Outros poemas poderia citar entre os bons, os quais o
poeta só deverá mesmo reescrever alguma coisa, palavras, locuções,
cancelamentos, substituição, com vagar e
sempre baseando-se nos grandes escritores nossos, como Ferreira Gullar,
Drummond e Manoel de Barros, para citar apenas os modernos, e não se deixar
levar pelos poetas da música popular, onde raramente encontramos bons versos.
Não citei os clássicos Olavo Bilac e Guilherme de Almeida – estes me vieram à
mente porque encontrei no livro “Faca
Amolada”, um poema que o autor diz
ser soneto, mas soneto não é, pode ser que seja um poema de médio alcance.
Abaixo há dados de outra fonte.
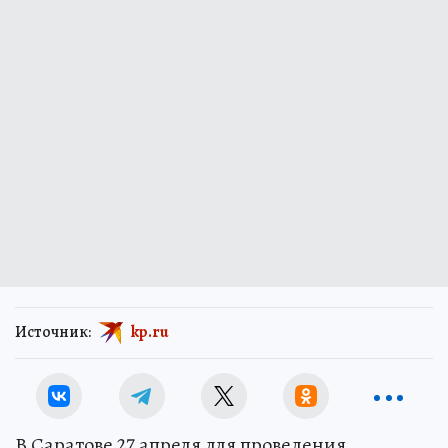
Источник:
kp.ru
В Саратове 27 апреля для проведения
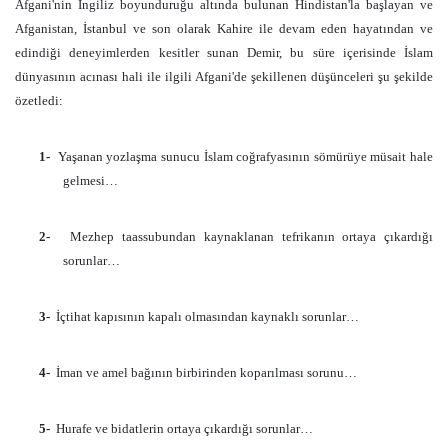
Afgani'nin İngiliz boyunduruğu altında bulunan Hindistan'la başlayan ve
Afganistan, İstanbul ve son olarak Kahire ile devam eden hayatından ve
edindiği deneyimlerden kesitler sunan Demir, bu süre içerisinde İslam
dünyasının acınası hali ile ilgili Afgani'de şekillenen düşünceleri şu şekilde
özetledi:
1-
Yaşanan yozlaşma sunucu İslam coğrafyasının sömürüye müsait hale
gelmesi…
2-
Mezhep taassubundan kaynaklanan tefrikanın ortaya çıkardığı
sorunlar…
3-
İçtihat kapısının kapalı olmasından kaynaklı sorunlar…
4-
İman ve amel bağının birbirinden koparılması sorunu…
5-
Hurafe ve bidatlerin ortaya çıkardığı sorunlar…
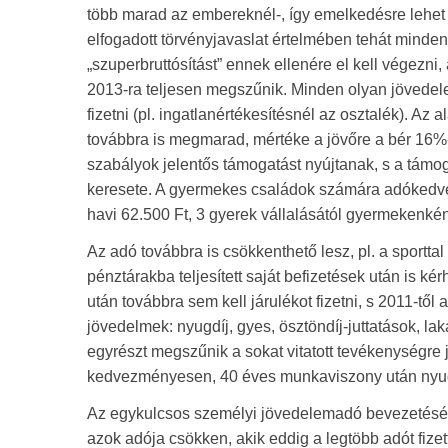
több marad az embereknél-, így emelkedésre lehet s
elfogadott törvényjavaslat értelmében tehát mind
„szuperbruttósítást” ennek ellenére el kell végezni
2013-ra teljesen megszűnik. Minden olyan jövedel
fizetni (pl. ingatlanértékesítésnél az osztalék). 
továbbra is megmarad, mértéke a jövőre a bér 16%-
szabályok jelentős támogatást nyújtanak, s a támo
keresete. A gyermekes családok számára adókedve
havi 62.500 Ft, 3 gyerek vállalásától gyermekenké
Az adó továbbra is csökkenthető lesz, pl. a sportt
pénztárakba teljesített saját befizetések után is k
után továbbra sem kell járulékot fizetni, s 2011-t
jövedelmek: nyugdíj, gyes, ösztöndíj-juttatások, l
egyrészt megszűnik a sokat vitatott tevékenységre 
kedvezményesen, 40 éves munkaviszony után nyu
Az egykulcsos személyi jövedelemadó bevezetésév
azok adója csökken, akik eddig a legtöbb adót fiz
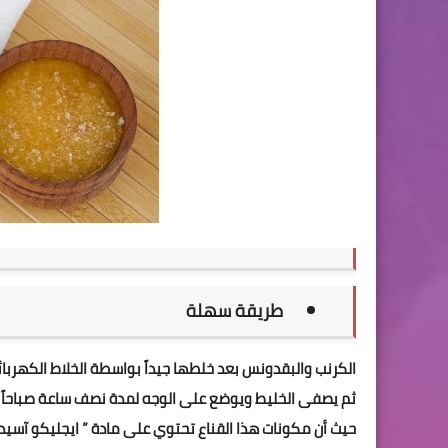
طريقة سهلة
الكرنب والبقدونس بعد خلطها جيداً بواسطة الخلاط الكهربائ
ثم يصفى الخليط ويوضع على الوجه لمدة نصف ساعة صباحاً 
حيث أن مكونات هذا القناع تحتوي على مادة ” ايجليكو آسيد ”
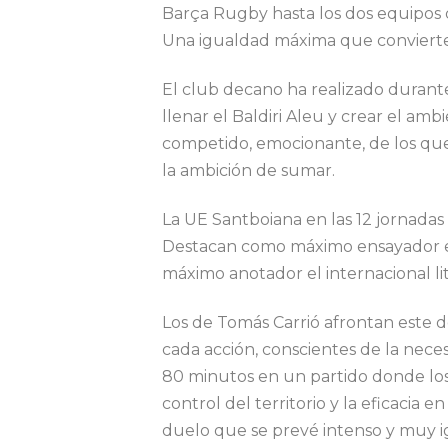
Barça Rugby hasta los dos equipos que
Una igualdad máxima que convierte 
El club decano ha realizado durant
llenar el Baldiri Aleu y crear el ambi
competido, emocionante, de los que
la ambición de sumar.
La UE Santboiana en las 12 jornadas 
Destacan como máximo ensayador e
máximo anotador el internacional l
Los de Tomás Carrió afrontan este 
cada acción, conscientes de la nec
80 minutos en un partido donde los d
control del territorio y la eficacia 
duelo que se prevé intenso y muy i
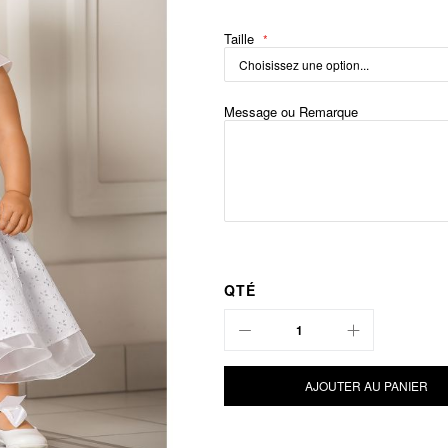
Taille
Message ou Remarque
QTÉ
AJOUTER AU PANIER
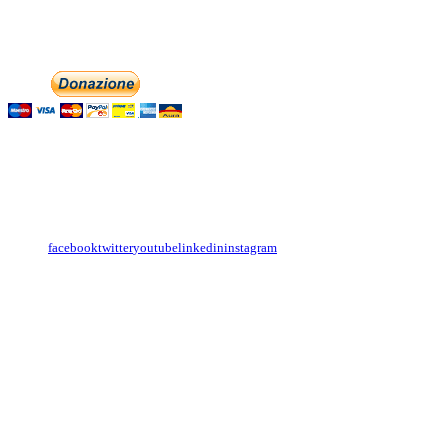
Phone: +393474846716
Aiutaci con la tua
English
Italiano
Contattaci
Con il
modulo di contatto
o sulle nostre pagine social:
facebook
twitter
youtube
linkedin
instagram
Copyright
Associazione Dolci Accenti © 2016. All Rights Reserved.
----------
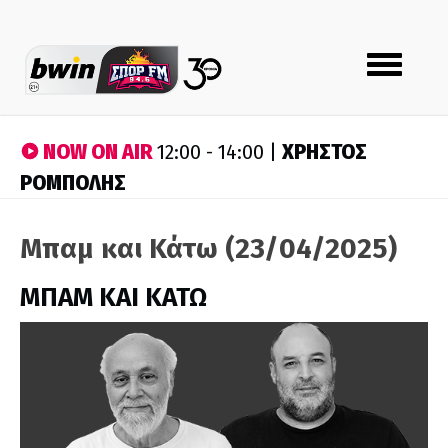
Toggle
navigation
NOW ON AIR
ΧΡΗΣΤΟΣ
12:00 - 14:00 |
ΡΟΜΠΟΛΗΣ
Μπαμ και Κάτω (23/04/2025)
ΜΠΑΜ ΚΑΙ ΚΑΤΩ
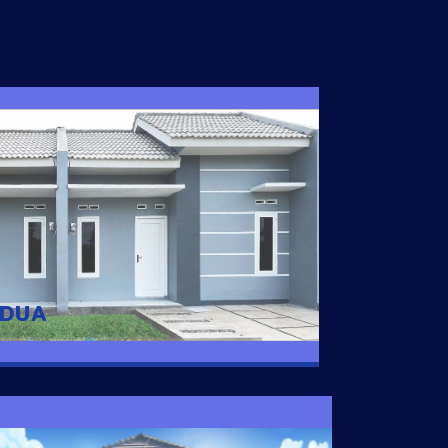
I DUA
 nyaman dengan harga subsidi hanya 100
 strategis di Tuban
 DUA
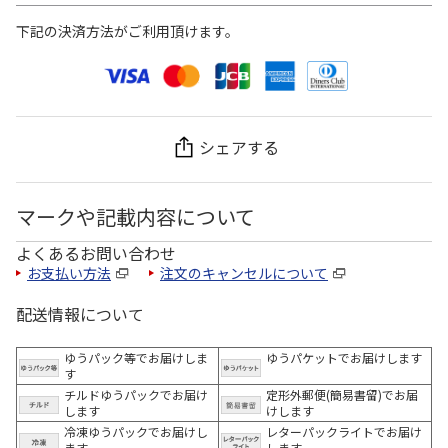
下記の決済方法がご利用頂けます。
シェアする
マークや記載内容について
よくあるお問い合わせ
お支払い方法
注文のキャンセルについて
配送情報について
ゆうパック等でお届けしま
ゆうパケットでお届けします
す
チルドゆうパックでお届け
定形外郵便(簡易書留)でお届
します
けします
冷凍ゆうパックでお届けし
レターパックライトでお届け
ます。
します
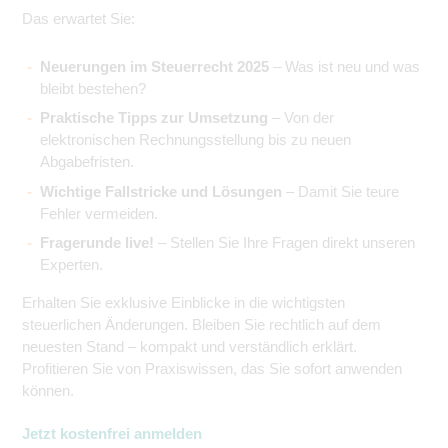
Das erwartet Sie:
Neuerungen im Steuerrecht 2025
– Was ist neu und was
bleibt bestehen?
Praktische Tipps zur Umsetzung
– Von der
elektronischen Rechnungsstellung bis zu neuen
Abgabefristen.
Wichtige Fallstricke und Lösungen
– Damit Sie teure
Fehler vermeiden.
Fragerunde live!
– Stellen Sie Ihre Fragen direkt unseren
Experten.
Erhalten Sie exklusive Einblicke in die wichtigsten
steuerlichen Änderungen. Bleiben Sie rechtlich auf dem
neuesten Stand – kompakt und verständlich erklärt.
Profitieren Sie von Praxiswissen, das Sie sofort anwenden
können.
Jetzt kostenfrei anmelden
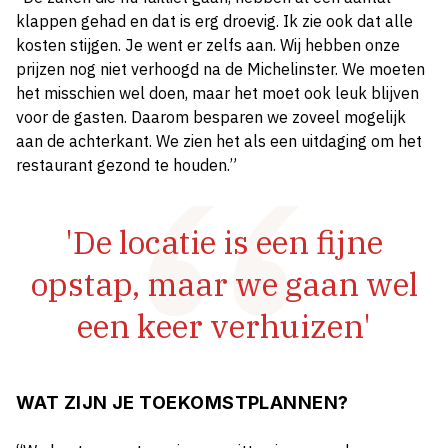
klappen gehad en dat is erg droevig. Ik zie ook dat alle
kosten stijgen. Je went er zelfs aan. Wij hebben onze
prijzen nog niet verhoogd na de Michelinster. We moeten
het misschien wel doen, maar het moet ook leuk blijven
voor de gasten. Daarom besparen we zoveel mogelijk
aan de achterkant. We zien het als een uitdaging om het
restaurant gezond te houden.”
'De locatie is een fijne
opstap, maar we gaan wel
een keer verhuizen'
WAT ZIJN JE TOEKOMSTPLANNEN?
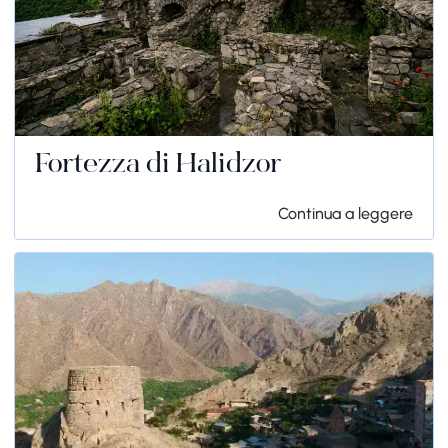
Fortezza di Halidzor
Continua a leggere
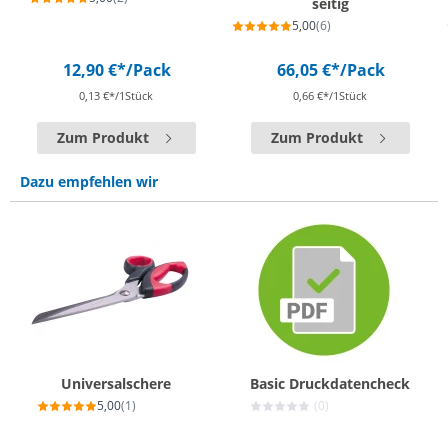
seitig
5,00
(6)
12,90 €*
/Pack
66,05 €*
/Pack
0,13 €*/1Stück
0,66 €*/1Stück
Zum Produkt
Zum Produkt
Dazu empfehlen wir
Universalschere
Basic Druckdatencheck
5,00
(1)
(0)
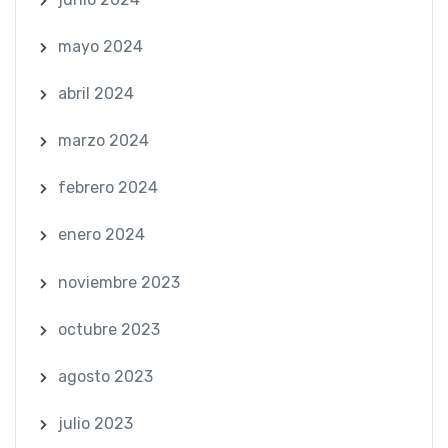
mayo 2024
abril 2024
marzo 2024
febrero 2024
enero 2024
noviembre 2023
octubre 2023
agosto 2023
julio 2023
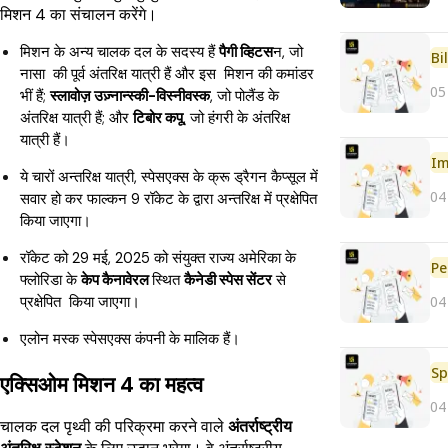
मिशन 4 का संचालन करेंगे।
मिशन के अन्य चालक दल के सदस्य हैं
पैगी व्हिटस
न, जो
Bi
नासा की पूर्व अंतरिक्ष यात्री हैं और इस मिशन की कमांडर
05
भीं हैं;
स्लावोज़ उज़्नान्स्की-विस्नीवस्क
, जो पोलैंड के
अंतरिक्ष यात्री हैं; और
टिबोर कपू
, जो हंगरी के अंतरिक्ष
यात्री हैं।
Im
ये चारों अन्तरिक्ष यात्री, स्पेसएक्स के क्रू ड्रैगन कैप्सूल में
04
सवार हो कर फाल्कन 9 रॉकेट के द्वारा अन्तरिक्ष में प्रक्षेपित
किया जाएगा।
रॉकेट को 29 मई, 2025 को संयुक्त राज्य अमेरिका के
Pe
फ्लोरिडा के
केप कैनावेरल
स्थित
कैनेडी स्पेस सेंटर
से
04
प्रक्षेपित किया जाएगा।
एलोन मस्क स्पेसएक्स कंपनी के मालिक हैं।
Sp
एक्सिओम मिशन 4 का महत्व
04
चालक दल पृथ्वी की परिक्रमा करने वाले
अंतर्राष्ट्रीय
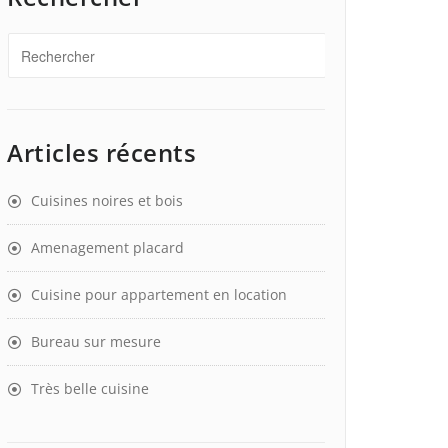
Articles récents
Cuisines noires et bois
Amenagement placard
Cuisine pour appartement en location
Bureau sur mesure
Très belle cuisine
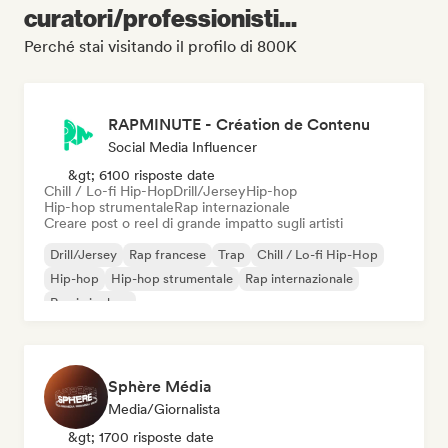
curatori/professionisti...
Perché stai visitando il profilo di 800K
RAPMINUTE - Création de Contenu
Social Media Influencer
&gt; 6100 risposte date
Chill / Lo-fi Hip-Hop
Drill/Jersey
Hip-hop
Hip-hop strumentale
Rap internazionale
Creare post o reel di grande impatto sugli artisti
Drill/Jersey
Rap francese
Trap
Chill / Lo-fi Hip-Hop
Hip-hop
Hip-hop strumentale
Rap internazionale
Rap in inglese
Sphère Média
Media/Giornalista
&gt; 1700 risposte date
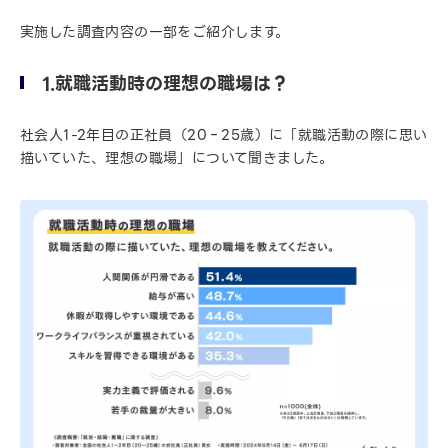
実施した調査内容の一部をご紹介します。
1.就職活動時の理想の職場は？
社会人1-2年目の正社員（20‐25歳）に「就職活動の際に思い
描いていた、理想の職場」について聞きました。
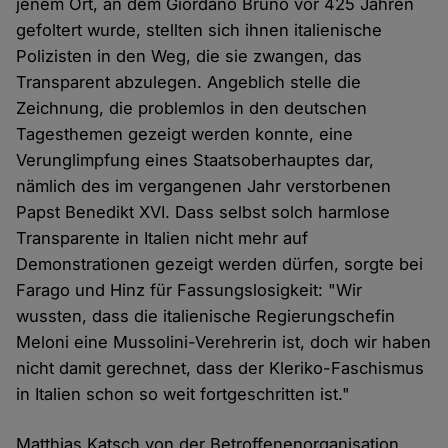
jenem Ort, an dem Giordano Bruno vor 425 Jahren
gefoltert wurde, stellten sich ihnen italienische
Polizisten in den Weg, die sie zwangen, das
Transparent abzulegen. Angeblich stelle die
Zeichnung, die problemlos in den deutschen
Tagesthemen gezeigt werden konnte, eine
Verunglimpfung eines Staatsoberhauptes dar,
nämlich des im vergangenen Jahr verstorbenen
Papst Benedikt XVI. Dass selbst solch harmlose
Transparente in Italien nicht mehr auf
Demonstrationen gezeigt werden dürfen, sorgte bei
Farago und Hinz für Fassungslosigkeit: "Wir
wussten, dass die italienische Regierungschefin
Meloni eine Mussolini-Verehrerin ist, doch wir haben
nicht damit gerechnet, dass der Kleriko-Faschismus
in Italien schon so weit fortgeschritten ist."
Matthias Katsch von der Betroffenenorganisation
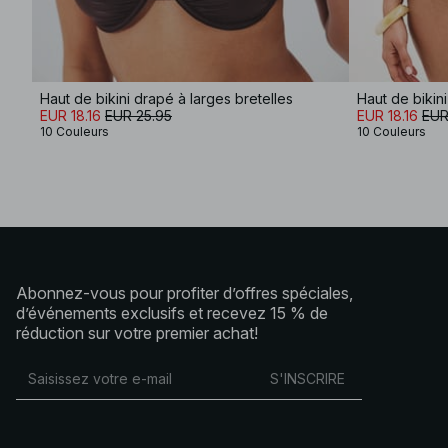
Haut de bikini drapé à larges bretelles
Haut de bikini
EUR 18.16
EUR 25.95
EUR 18.16
EUR
10 Couleurs
10 Couleurs
Abonnez-vous pour profiter d’offres spéciales,
d’événements exclusifs et recevez 15 % de
réduction sur votre premier achat!
S'INSCRIRE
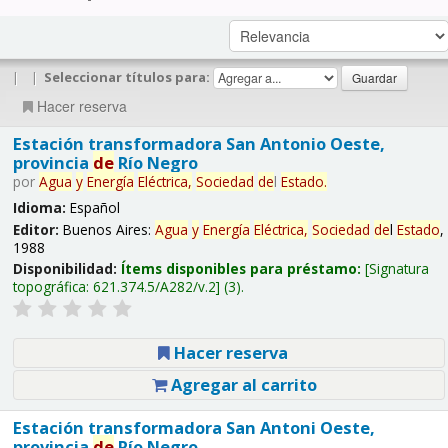
|
|
Seleccionar títulos para:
Hacer reserva
Estación transformadora San Antonio Oeste,
provincia
de
Río Negro
por
Agua
y
Energía
Eléctrica,
Sociedad
de
l
Estado
.
Idioma:
Español
Editor:
Buenos Aires:
Agua
y
Energía
Eléctrica,
Sociedad
de
l
Estado
,
1988
Disponibilidad:
Ítems disponibles para préstamo:
Signatura
topográfica:
621.374.5/A282/v.2
(3).
Hacer reserva
Agregar al carrito
Estación transformadora San Antoni Oeste,
provincia
de
Río Negro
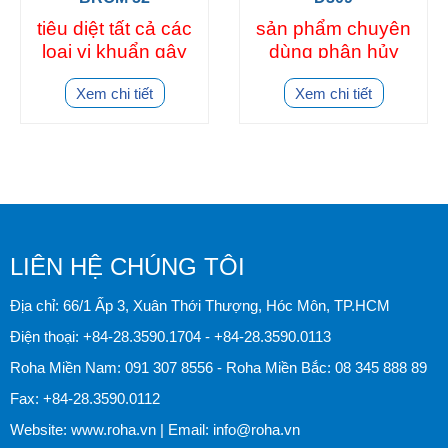
tiêu diệt tất cả các
sản phẩm chuyên
loại vi khuẩn gây
dùng phân hủy
bệnh: teo gan,
láp láp, tảo sợi,
Xem chi tiết
Xem chi tiết
phân trắng, trống
tảo mắt, tảo giáp,
ruột, vi bào tử
nhớt bạt
trùng.
LIÊN HỆ CHÚNG TÔI
Địa chỉ: 66/1 Ấp 3, Xuân Thới Thượng, Hóc Môn, TP.HCM
Điện thoại:
+84-28.3590.1704
-
+84-28.3590.0113
Roha Miền Nam:
091 307 8556
- Roha Miền Bắc:
08 345 888 89
Fax:
+84-28.3590.0112
Website:
www.roha.vn
| Email:
info@roha.vn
Soneto
tem regras, só quem as conhece e já construiu alguns, pode brincar com
elas. Não estou dizendo que o autor em
estudo não tem capacidade de escrever um soneto, que é uma forma secular consagrada
onde somente os grandes autores encontram lugar e colocam-se entre os mestres. Mas,
sinceramente, precisa de mais treino, sim. Aliás, um treino que até os grandes
poetas modernos fizeram, mas alguns não publicaram
nenhum (veja o caso de Oswaldo de Andrade), para não confessarem o “pecado”.
Enfim, “tudo vale a
pena se alma não pequena”, concordo com Fernando Pessoa. Assim, para o
poeta Waldomiro Peixoto restam dois caminhos: um deles é reescrever o “Faca
Amolada”, no todo, ou em parte; o outro é escrever nova obra tentando melhorar
sempre, como os poetas fazem. Poeta não nasce, poeta se faz. Faz-se com muito
suor, papel e letras, acompanhados de obstinação. Não quis desanimá-lo, assim.
Faço-lhe esta crítica com a mão no coração. É cheio de boa vontade que lhe vou
apontando o que sei. Os leitores que me julguem, pois os críticos também erram.
Mas é preciso provar que não tenho razão.